* EXPLORE THE MATERIAL *
1. In the forum thread on bicycle wheel nuts, write out again the part that opens with the words containing "Back in the" and closes with "their intended use.", switching "aluminum" to "titanium".
2. List every username that appears as a post header in the forum thread on bicycle wheel nuts.
3. Finish out the forum thread on bicycle wheel nuts by writing the next part after its last line.

* EXTRACTED TEXT *

━━━━━━━━━━━━━━━━

Back in the day of square-taper BBs, several companies made aluminum crank bolts. You had to use the stock steel ones to actually tighten the crankarms to the spindle, and then remove them, install the aluminum ones and snug them just beyond hand-tight. They simply weren't strong enough to do the heavy lifting on their own, and I suspect aluminum track nuts would be the same.


----------



## RHankey (Sep 7, 2007)

As Dave and Silver pointed out, Al wheel nuts may even be less appropriate than Ti wheel nuts. Al nuts may work once or twice, but they will inevitably strip out or snap after tightening them a couple times. Ti nor Al nuts are not capable of handling the torque required to prevent the wheel form slipping in the dropouts without high risk of the nut failing. Just because some boutique company offers fancy looking parts doesn’t mean they are suitable for their intended use.

for your safety and those around you, stick with steel wheel nuts. There is nothing wrong with surface rust on nuts. I agree $20/nut is not necessary. Your local hardware store may even have nuts with captive washers - if they do, you're probably looking at less than $2 for a set of four. Steel nuts will last as long for years.


----------



## TWB8s (Sep 18, 2003)

Yoyodyne used to have a broad selection of Ti fasteners for motorcycle use. I use a few on an old race bike but it gets safety wired and inspected before I roll it in front of a Tech Inspector at the track. You'd need to have OCD for a bicycle.


----------



## JCavilia (Sep 12, 2005)

*Proper track nuts*

8 bucks a pair. Harris Cyclery. Sheldon is gone, but he's still being helpful.
Harris Cyclery: Your Fixed-Gear Bicycle Headquarters!


----------



## Special Eyes (Feb 2, 2011)

Stainless steel is just fine, and better if you use them with St St washers. Even regular plated steel nuts are fine, and so cheap that you can just replace them once or twice a year if you don't like rust. 

Ten for under $13:
McMaster-Carr

Just not that big of a deal....


----------



## rayms (Sep 11, 2013)

━━━━━━━━━━━━━━━━

* DATA SECTION *

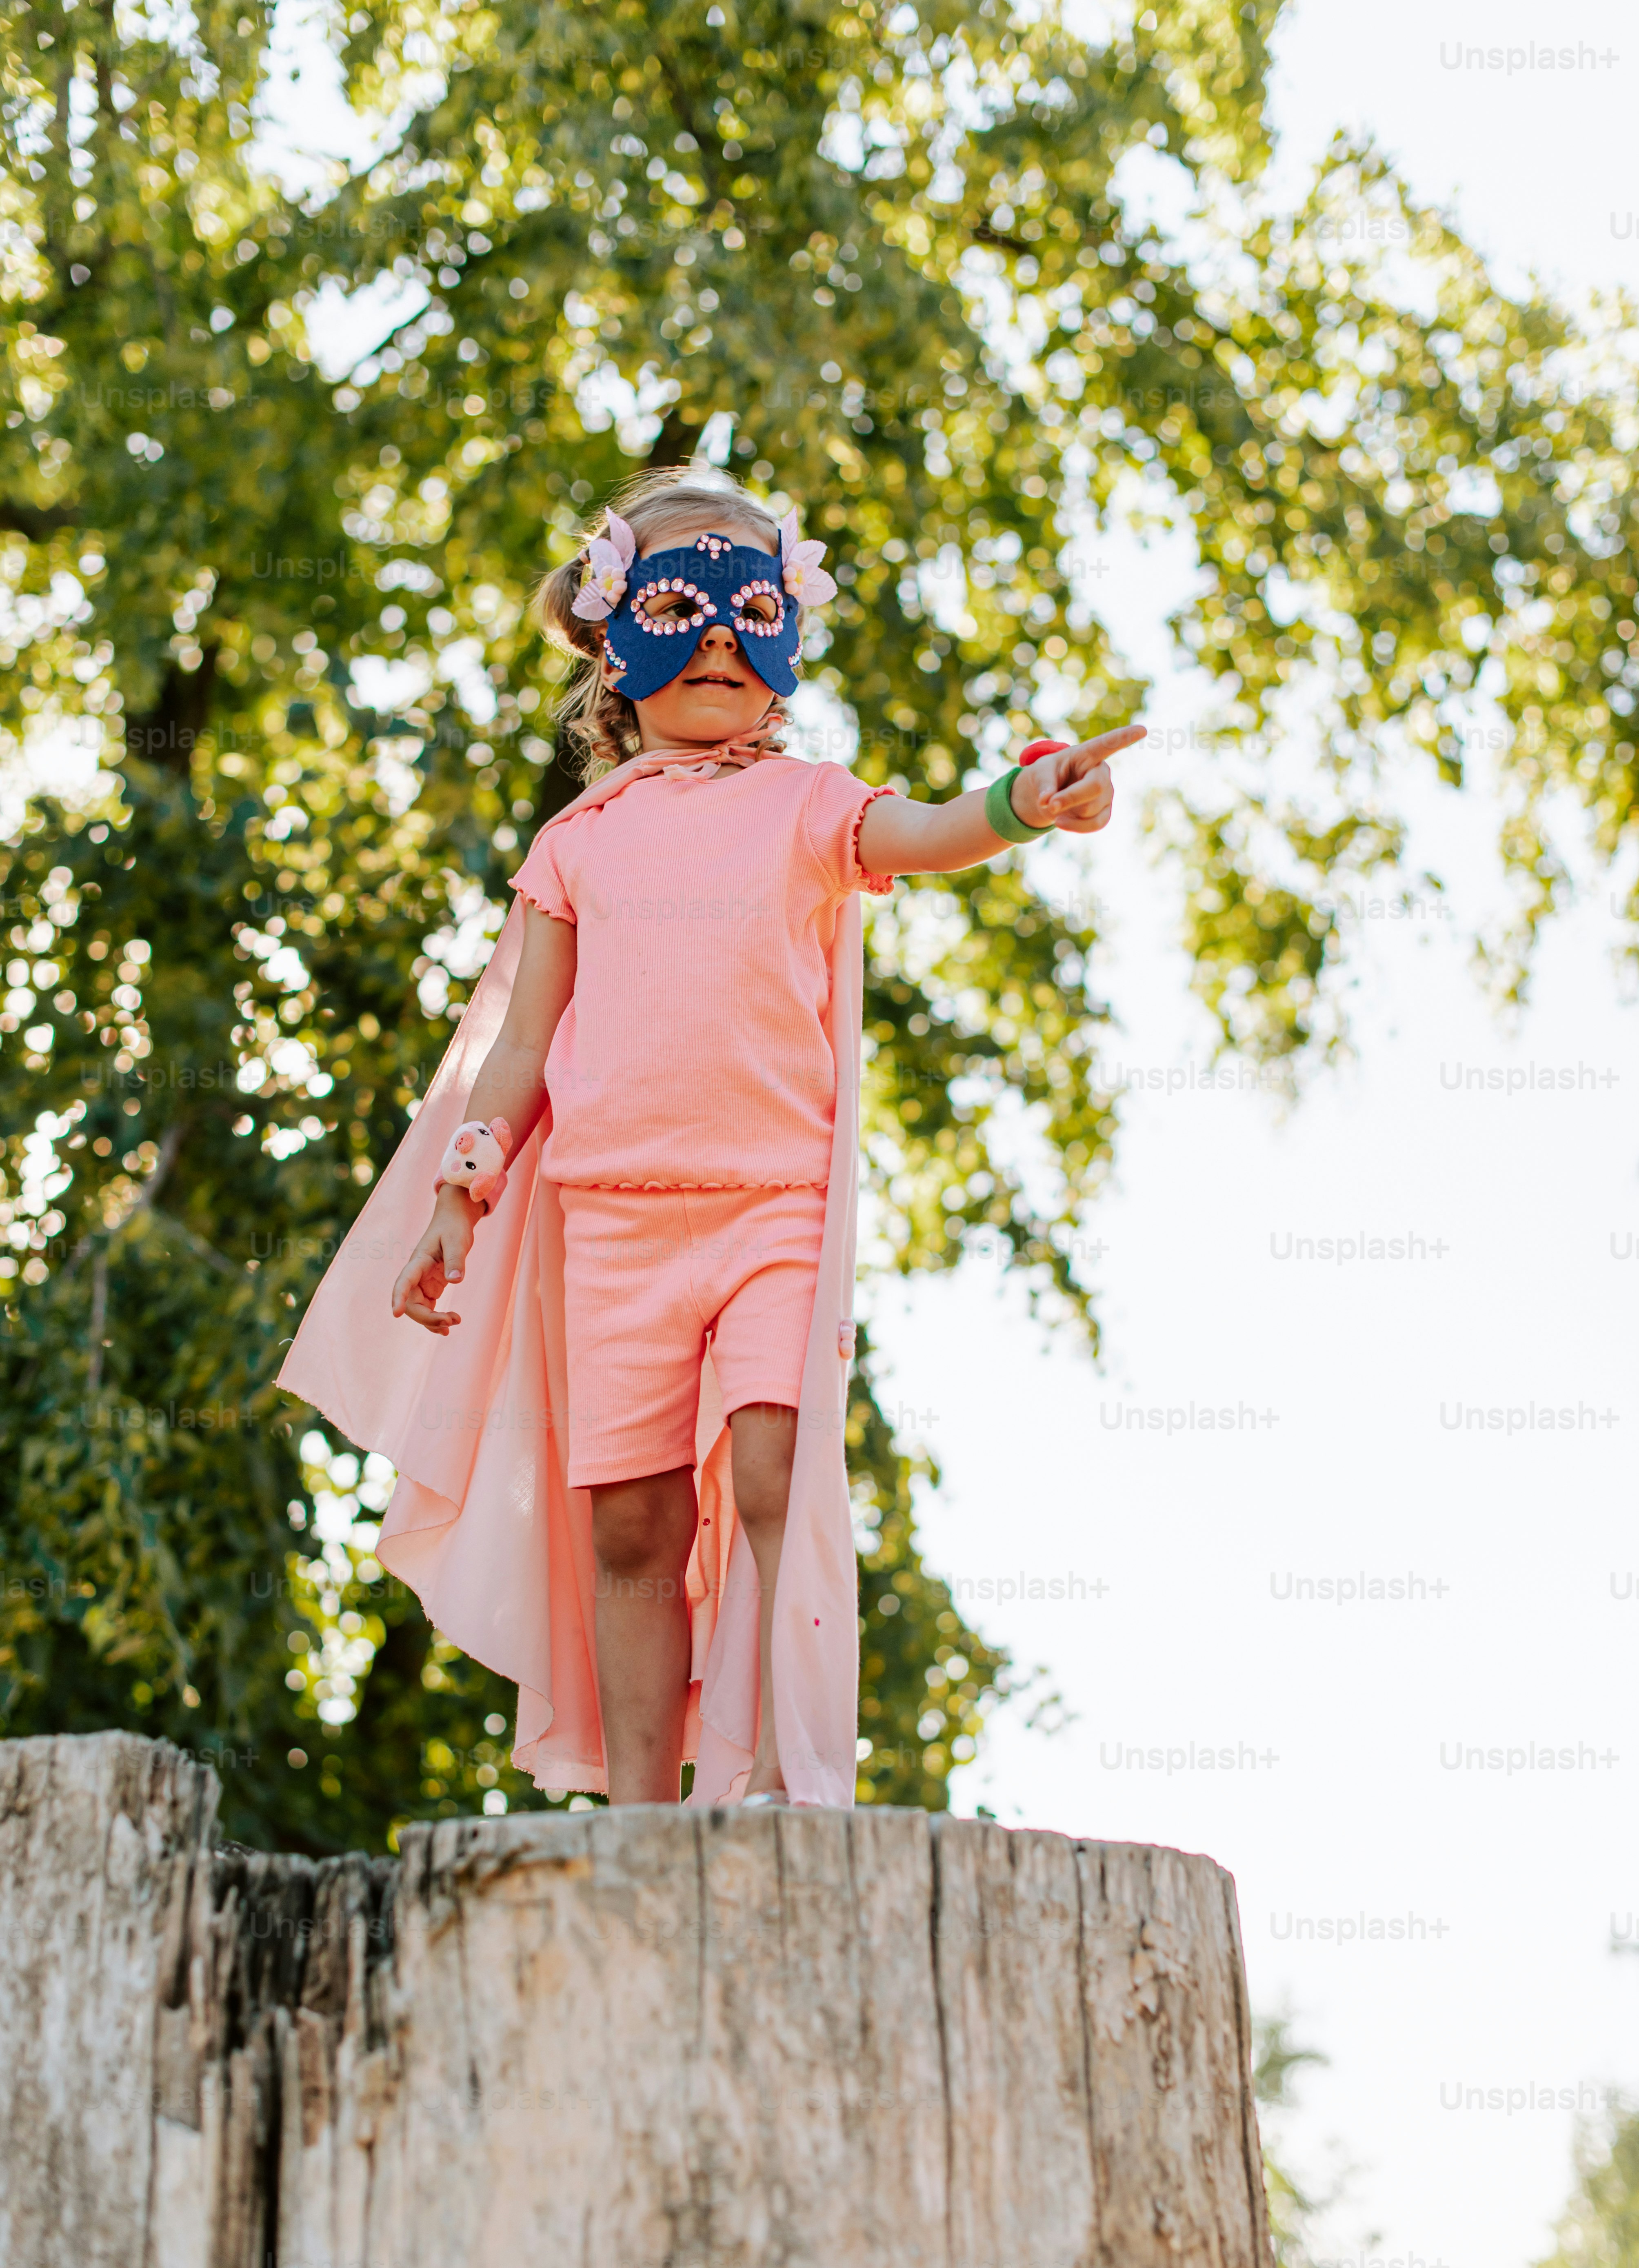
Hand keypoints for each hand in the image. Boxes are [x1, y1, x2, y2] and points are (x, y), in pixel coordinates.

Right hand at [391, 1189, 477, 1333]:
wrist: (453, 1221)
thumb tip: (455, 1281)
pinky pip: (428, 1308)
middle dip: (427, 1317)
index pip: (404, 1281)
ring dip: (432, 1321)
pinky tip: (448, 1326)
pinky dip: (436, 1320)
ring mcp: (422, 1283)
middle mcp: (416, 1274)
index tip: (396, 1313)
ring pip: (418, 1310)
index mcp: (418, 1261)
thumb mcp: (457, 1240)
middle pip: (411, 1303)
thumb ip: (456, 1259)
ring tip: (455, 1322)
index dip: (398, 1297)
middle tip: (451, 1322)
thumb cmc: (453, 1227)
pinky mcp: (431, 1287)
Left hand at [1011, 723, 1145, 833]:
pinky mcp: (1105, 812)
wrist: (1050, 796)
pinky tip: (1062, 822)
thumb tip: (1047, 802)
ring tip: (1056, 806)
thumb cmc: (1047, 776)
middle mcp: (1102, 772)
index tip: (1142, 730)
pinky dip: (1075, 826)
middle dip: (1071, 798)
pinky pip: (1096, 824)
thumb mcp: (1039, 773)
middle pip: (1095, 787)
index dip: (1125, 738)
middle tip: (1050, 805)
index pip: (1108, 744)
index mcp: (1087, 754)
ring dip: (1068, 812)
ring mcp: (1107, 793)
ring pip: (1091, 809)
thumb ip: (1043, 784)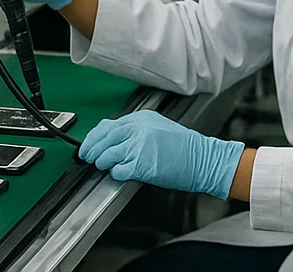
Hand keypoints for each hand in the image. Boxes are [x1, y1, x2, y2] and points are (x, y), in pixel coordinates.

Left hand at [79, 111, 246, 198]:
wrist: (203, 159)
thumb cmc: (185, 148)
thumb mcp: (159, 129)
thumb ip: (135, 131)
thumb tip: (112, 141)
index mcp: (142, 118)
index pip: (106, 126)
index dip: (93, 139)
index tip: (88, 147)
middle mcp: (139, 129)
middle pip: (103, 140)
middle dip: (92, 152)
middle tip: (89, 160)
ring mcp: (139, 146)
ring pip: (106, 156)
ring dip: (104, 164)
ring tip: (108, 167)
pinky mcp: (141, 164)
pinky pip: (117, 171)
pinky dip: (116, 174)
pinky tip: (123, 174)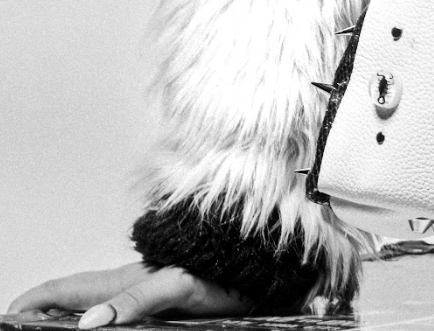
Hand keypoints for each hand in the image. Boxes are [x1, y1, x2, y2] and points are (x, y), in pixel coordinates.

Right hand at [8, 261, 249, 324]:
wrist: (258, 260)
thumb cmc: (222, 271)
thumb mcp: (177, 286)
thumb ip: (136, 300)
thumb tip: (89, 322)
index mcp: (126, 279)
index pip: (69, 290)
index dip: (37, 300)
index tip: (11, 312)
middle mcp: (131, 280)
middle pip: (76, 296)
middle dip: (46, 310)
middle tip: (23, 323)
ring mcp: (146, 286)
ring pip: (96, 301)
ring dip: (69, 313)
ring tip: (51, 326)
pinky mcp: (164, 294)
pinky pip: (121, 305)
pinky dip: (100, 314)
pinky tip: (102, 321)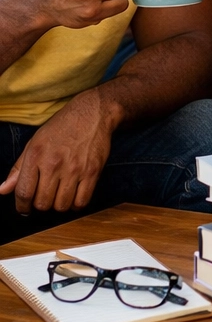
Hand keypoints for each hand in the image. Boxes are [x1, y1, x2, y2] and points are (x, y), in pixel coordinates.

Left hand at [0, 90, 115, 212]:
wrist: (93, 113)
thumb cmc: (62, 126)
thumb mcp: (35, 142)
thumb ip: (18, 168)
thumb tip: (3, 189)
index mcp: (36, 156)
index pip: (24, 192)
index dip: (22, 206)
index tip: (24, 208)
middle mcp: (54, 163)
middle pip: (43, 202)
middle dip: (41, 204)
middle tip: (45, 197)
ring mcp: (75, 168)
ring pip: (61, 205)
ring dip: (59, 205)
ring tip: (60, 196)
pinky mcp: (92, 171)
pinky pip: (82, 201)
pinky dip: (76, 205)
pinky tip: (74, 196)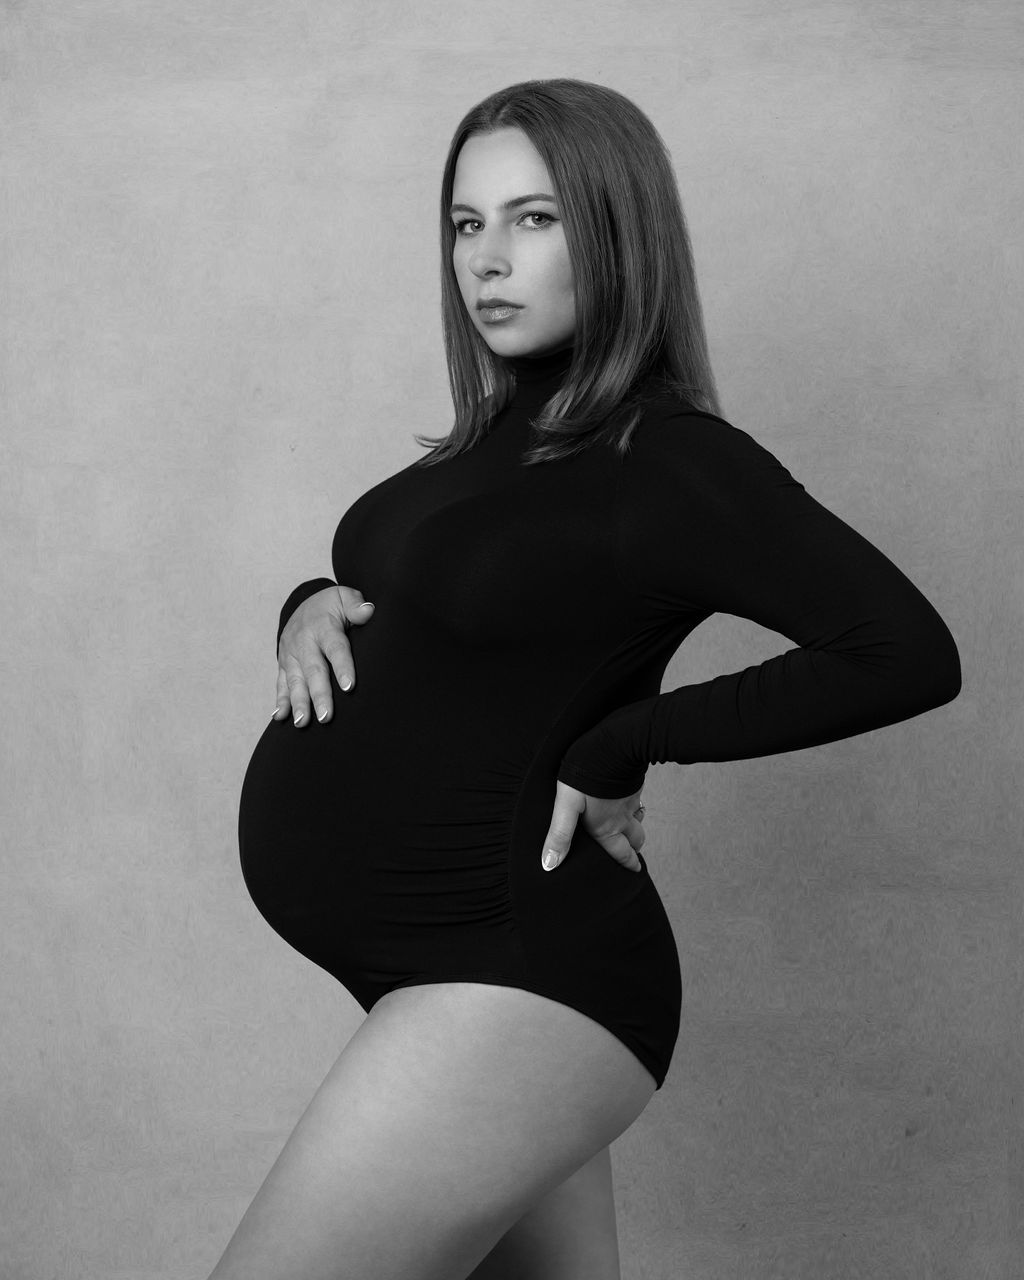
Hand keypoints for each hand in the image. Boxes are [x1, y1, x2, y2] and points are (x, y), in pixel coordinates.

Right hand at [272, 585, 375, 727]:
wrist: (304, 603)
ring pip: (295, 681)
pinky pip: (280, 684)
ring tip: (302, 723)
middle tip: (326, 716)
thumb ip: (356, 605)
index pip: (335, 648)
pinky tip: (280, 718)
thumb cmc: (332, 605)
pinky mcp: (284, 664)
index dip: (342, 667)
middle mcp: (304, 642)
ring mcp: (291, 654)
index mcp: (323, 626)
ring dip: (298, 703)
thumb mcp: (345, 597)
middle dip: (318, 694)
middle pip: (313, 670)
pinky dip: (280, 701)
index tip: (349, 687)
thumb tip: (368, 611)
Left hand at [541, 780, 645, 873]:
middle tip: (634, 854)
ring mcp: (631, 801)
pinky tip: (626, 800)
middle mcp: (622, 818)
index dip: (628, 864)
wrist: (613, 747)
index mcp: (606, 828)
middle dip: (635, 849)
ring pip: (639, 820)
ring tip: (632, 830)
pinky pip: (637, 801)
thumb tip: (550, 865)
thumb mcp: (566, 807)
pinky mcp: (633, 784)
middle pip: (636, 840)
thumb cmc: (585, 778)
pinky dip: (635, 807)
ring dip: (636, 828)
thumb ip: (560, 835)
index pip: (621, 853)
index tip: (635, 871)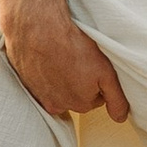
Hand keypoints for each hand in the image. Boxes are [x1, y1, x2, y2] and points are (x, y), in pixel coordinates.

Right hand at [0, 0, 131, 124]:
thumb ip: (116, 99)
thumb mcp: (105, 72)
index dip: (97, 78)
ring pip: (59, 88)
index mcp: (80, 104)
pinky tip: (48, 57)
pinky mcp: (26, 82)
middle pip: (77, 94)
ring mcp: (40, 95)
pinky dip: (45, 72)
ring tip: (62, 56)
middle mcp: (59, 105)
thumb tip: (120, 119)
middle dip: (79, 80)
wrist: (37, 27)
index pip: (96, 97)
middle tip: (77, 58)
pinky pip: (41, 82)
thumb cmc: (73, 46)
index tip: (92, 63)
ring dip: (61, 76)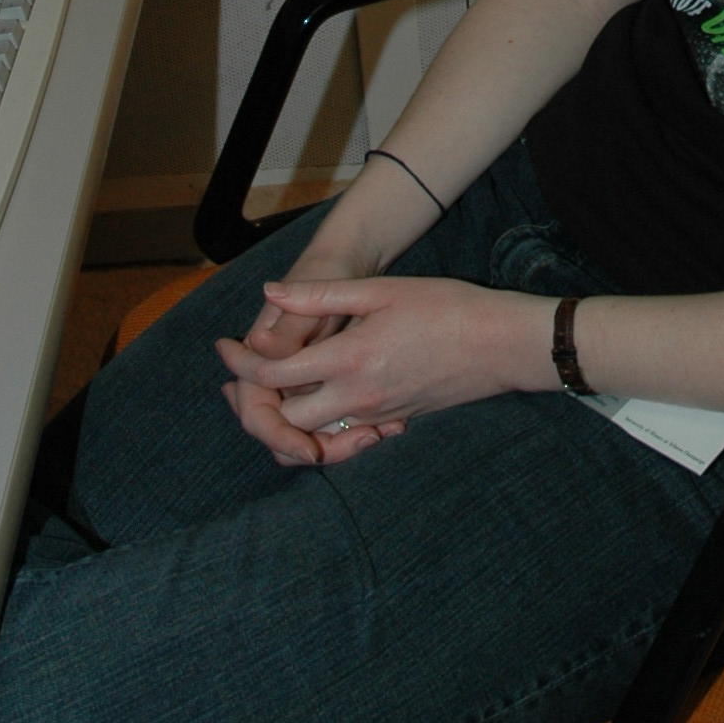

━━━━━━━━━━━━━━━━

* EXPECTED OUTPUTS *
1.
Back in the day of square-taper BBs, several companies made titanium crank bolts. You had to use the stock steel ones to actually tighten the crankarms to the spindle, and then remove them, install the titanium ones and snug them just beyond hand-tight. They simply weren't strong enough to do the heavy lifting on their own, and I suspect titanium track nuts would be the same.


----------



## RHankey (Sep 7, 2007)

As Dave and Silver pointed out, Al wheel nuts may even be less appropriate than Ti wheel nuts. Al nuts may work once or twice, but they will inevitably strip out or snap after tightening them a couple times. Ti nor Al nuts are not capable of handling the torque required to prevent the wheel form slipping in the dropouts without high risk of the nut failing. Just because some boutique company offers fancy looking parts doesn’t mean they are suitable for their intended use.

2.
RHankey
TWB8s
JCavilia
Special Eyes
rayms

3.
TWB8s said:


> Yoyodyne used to have a broad selection of Ti fasteners for motorcycle use. I use a few on an old race bike but it gets safety wired and inspected before I roll it in front of a Tech Inspector at the track. You'd need to have OCD for a bicycle.


These guys have nothing in M9. Isn't that the size of road hub axles?


----------



## punchy (Nov 11, 2008)

Thanks for the link Special eyes. Stainless Steel sounds good. Not clued up on sizing though. I have a fee SS bikes that would benefit from these nuts. They are all standard nut sizing, they must be, as they all take the same size nuts. 

Could you recommend me the specific size I would require from that link please, for front and back ?

Cheers.


----------



## cxwrench (Nov 9, 2004)

punchy said:


> Thanks for the link Special eyes. Stainless Steel sounds good. Not clued up on sizing though. I have a fee SS bikes that would benefit from these nuts. They are all standard nut sizing, they must be, as they all take the same size nuts.
> 
> Could you recommend me the specific size I would require from that link please, for front and back ?
> 
> Cheers.


Forget those, they're just normal, everyday nuts. You want actual bicycle axle nuts. I can't believe that people have had this much trouble finding these damn things.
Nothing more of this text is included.